Il ruolo decisivo della tv è comprovato da numerosi indicatori, oltre che dalla comune esperienza. In particolare per il nostro Paese, secondo Confindustria Radio Televisione, nelle prime quattro settimane dallo scoppio dell’emergenza gli ascolti televisivi, spinti anche dalla prevalente presenza delle persone a casa, hanno registrato nuovi pubblici e nuove fasce di ascolto, anche appunto tra i più giovani.
Presente e futuro di comunicazione e media
Il Covid-19 ha segnato una sorta di spartiacque nella comunicazione dei media tradizionali e digitali. Ad esempio, se è vero che la tv rimane tradizionale per i suoi contenuti (data la forte necessità e richiesta di informazione e intrattenimento), sta cambiando progressivamente il modo di guardarla. Anche i contenuti della tv generalista viaggiano ormai in rete, possono essere visti da diversi dispositivi, telefonini compresi, sia in diretta che in differita, grazie all’on-demand. Si tratta di una concezione dei media tradizionali basata su una sorta di possibilità di consumo “à la carte”, personalizzata e in mobilità, quando e dove si desidera.

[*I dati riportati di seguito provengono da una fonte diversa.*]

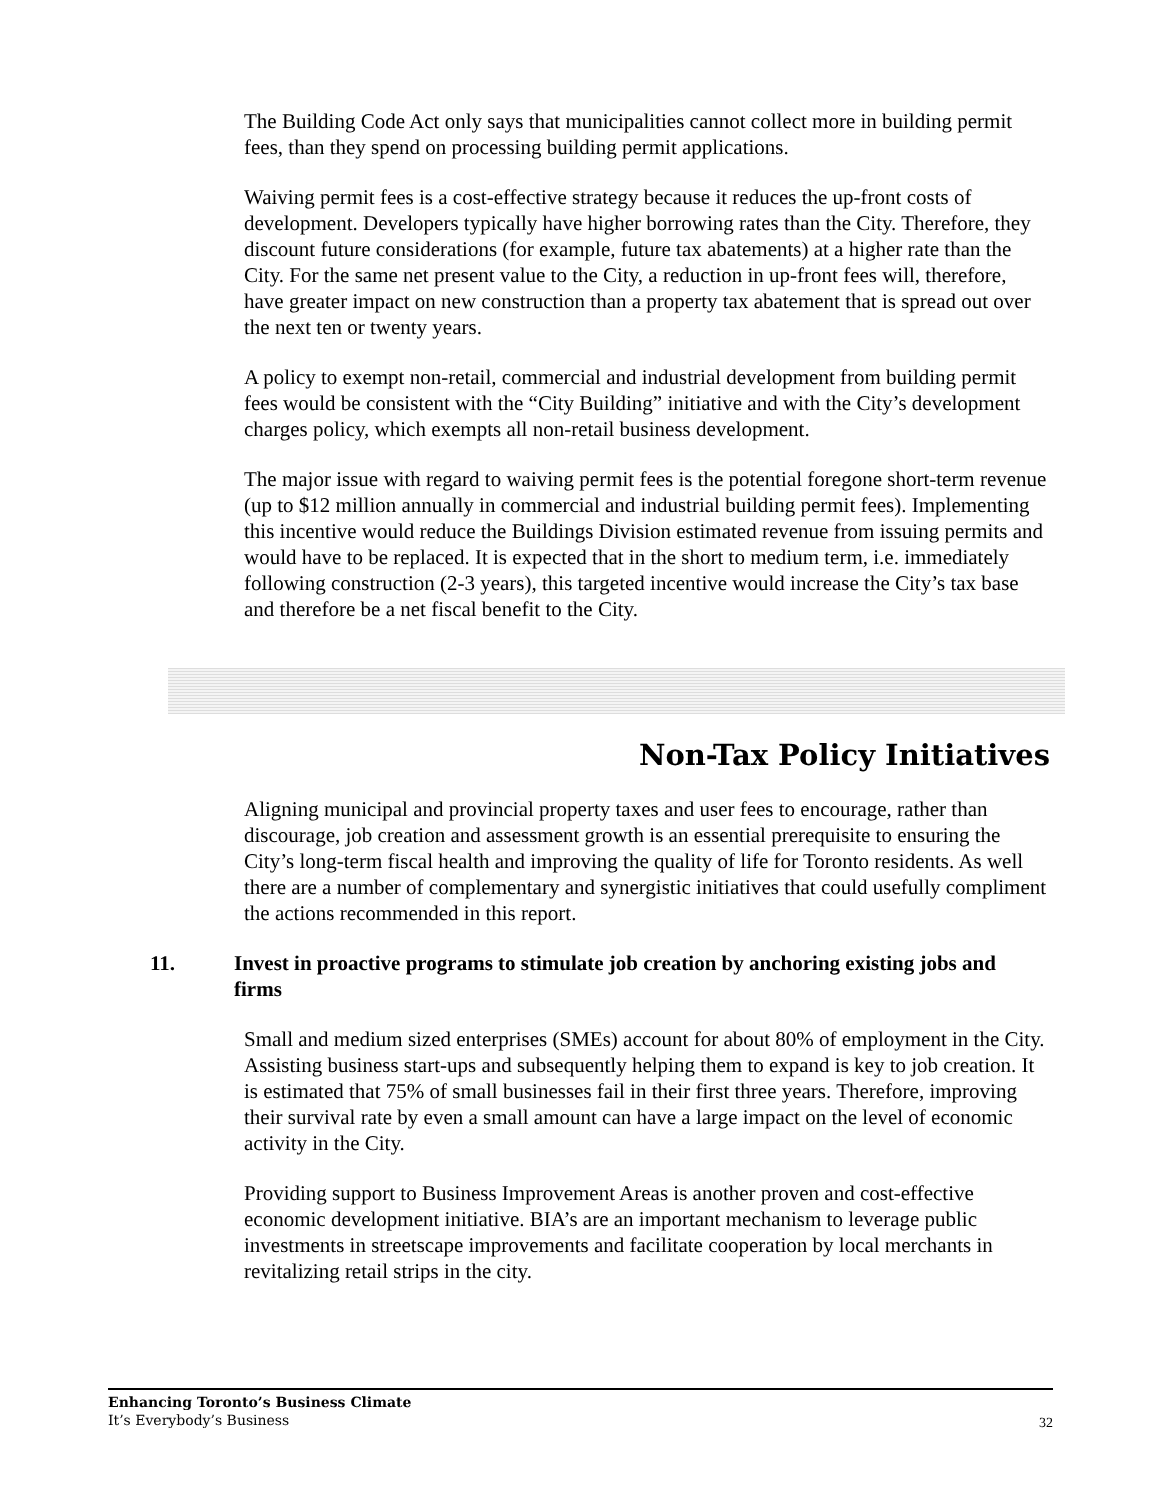The Building Code Act only says that municipalities cannot collect more in building permit fees, than they spend on processing building permit applications.
Waiving permit fees is a cost-effective strategy because it reduces the up-front costs of development. Developers typically have higher borrowing rates than the City. Therefore, they discount future considerations (for example, future tax abatements) at a higher rate than the City. For the same net present value to the City, a reduction in up-front fees will, therefore, have greater impact on new construction than a property tax abatement that is spread out over the next ten or twenty years.
A policy to exempt non-retail, commercial and industrial development from building permit fees would be consistent with the “City Building” initiative and with the City’s development charges policy, which exempts all non-retail business development.
The major issue with regard to waiving permit fees is the potential foregone short-term revenue (up to $12 million annually in commercial and industrial building permit fees). Implementing this incentive would reduce the Buildings Division estimated revenue from issuing permits and would have to be replaced. It is expected that in the short to medium term, i.e. immediately following construction (2-3 years), this targeted incentive would increase the City’s tax base and therefore be a net fiscal benefit to the City.
Non-Tax Policy Initiatives
Aligning municipal and provincial property taxes and user fees to encourage, rather than discourage, job creation and assessment growth is an essential prerequisite to ensuring the City’s long-term fiscal health and improving the quality of life for Toronto residents. As well there are a number of complementary and synergistic initiatives that could usefully compliment the actions recommended in this report.
11. Invest in proactive programs to stimulate job creation by anchoring existing jobs and firms
Small and medium sized enterprises (SMEs) account for about 80% of employment in the City. Assisting business start-ups and subsequently helping them to expand is key to job creation. It is estimated that 75% of small businesses fail in their first three years. Therefore, improving their survival rate by even a small amount can have a large impact on the level of economic activity in the City.
Providing support to Business Improvement Areas is another proven and cost-effective economic development initiative. BIA’s are an important mechanism to leverage public investments in streetscape improvements and facilitate cooperation by local merchants in revitalizing retail strips in the city.
Enhancing Toronto’s Business Climate
It’s Everybody’s Business
32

Un discorso a sé merita la radio, che sta svolgendo una funzione essenziale, anche in questo caso con notevoli incrementi di ascolto, malgrado la quasi totale sparizione della fruizione dell’autoradio, e un fondamentale ruolo di informazione, approfondimento e rassicurazione degli ascoltatori.
Questi trend rappresentano uno sguardo sul futuro: i media tradizionali non sono morti e non moriranno, ma la battaglia premierà gli editori e gli addetti alla comunicazione che sapranno intercettare meglio queste tendenze che provengono chiaramente da chi li consuma.
Come spesso accade nei fenomeni comunicativi e sociali, la verità probabilmente sta nel mezzo. Mass o social che siano, i mezzi di comunicazione sono appunto un “mezzo” e a seconda dell’obiettivo perseguito ve ne sarà uno più adatto dell’altro, in una pluralità di strumenti di comunicazione e strategie media sempre più al centro delle agende dei comunicatori, delle organizzazioni, del futuro della politica e della nostra società.